Das dialogische Prinzip ist keine abstrakte Angelegenheit,
sondern will mitten im Leben, mitten
im Alltag vollzogen sein. Neben der Praxis
von Begegnung steht die »Vergegnung«, wenn
sich der Dialog nicht einstellen mag. Beispielhaft
für diesen Zusammenhang ist Martin Bubers Rede
in der Frankfurter Paulskirche (1953) (»Das echte
Gespräch und die Möglichkeiten des Friedens«),
in der er das Gespräch gegen den Krieg stellt: »Der
Krieg hat von je einen Widerpart, der fast nie als
solcher hervortritt, aber in der Stille sein Werk
tut: die Sprache – die erfüllte Sprache, die Sprache
des echten Gesprächs, in der Menschen einander
verstehen und sich miteinander verständigen.«1
Mit Bubers Philosophie und schließlich auch
mit seiner daraus resultierenden zugewandten,
kommunikativen und beziehungsorientierten Pädagogik
hat sich ein Wandel im abendländischen
Denken vollzogen: Das Subjekt, das Individuum
kann nicht mehr als solitär und unabhängig definiert
werden, wie es die Subjektphilosophie seit
der Aufklärung teils explizit, teils implizit verstanden
hat. Der Mensch ist Beziehung, alle seine Lebensvollzüge
sind Beziehung.

**Bereitgestellte Angaben:**

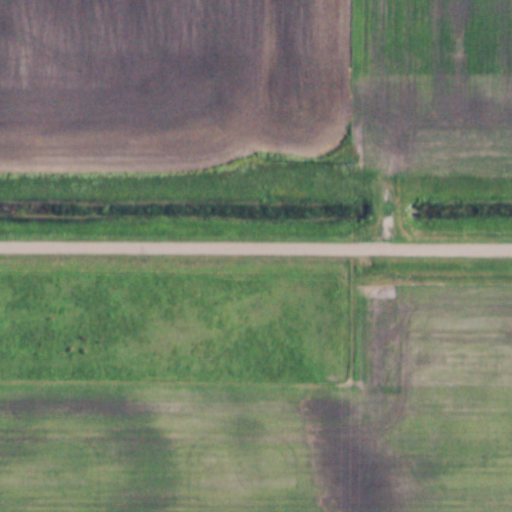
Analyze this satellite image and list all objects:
power tower: (346, 166)
road: (255, 249)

**Übungsteile:**
[A] Nenne alle Adjektive, mit denen der Ausgangstext Bubers Pädagogik beschreibt.
[B] Setze den Ausgangstext über Bubers dialogisches Prinzip im Anschluss an seinen letzten Satz fort.

**Lösungen nacheinander:**
[A] zugewandten, kommunikativen, beziehungsorientierten

[B]
Das gleiche gilt für Gemeinschaften, seien sie
religiöse, soziale, ethnische Gruppen. Buber ist kei -
neswegs nur Philosoph. Er hat sich leidenschaftlich
für die Verständigung zwischen Juden und
Nichtjuden, zwischen jüdischen Israelis und Palästinensern,
zwischen allen Völkern eingesetzt. Das
macht sein radikales Dialogdenken so hochaktuell
– in Zeiten des neu aufkommenden Fundamentalismus,
Rassismus und Antisemitismus.
Aus diesen Gründen haben wir eine Ausgabe
der Zeitschrift für christlich-jüdische Begegnung
im Kontext (ZfBeg) für das Leben und Werk Martin
Bubers zusammengestellt – anlässlich seines
140. Geburtstages in diesem Jahr.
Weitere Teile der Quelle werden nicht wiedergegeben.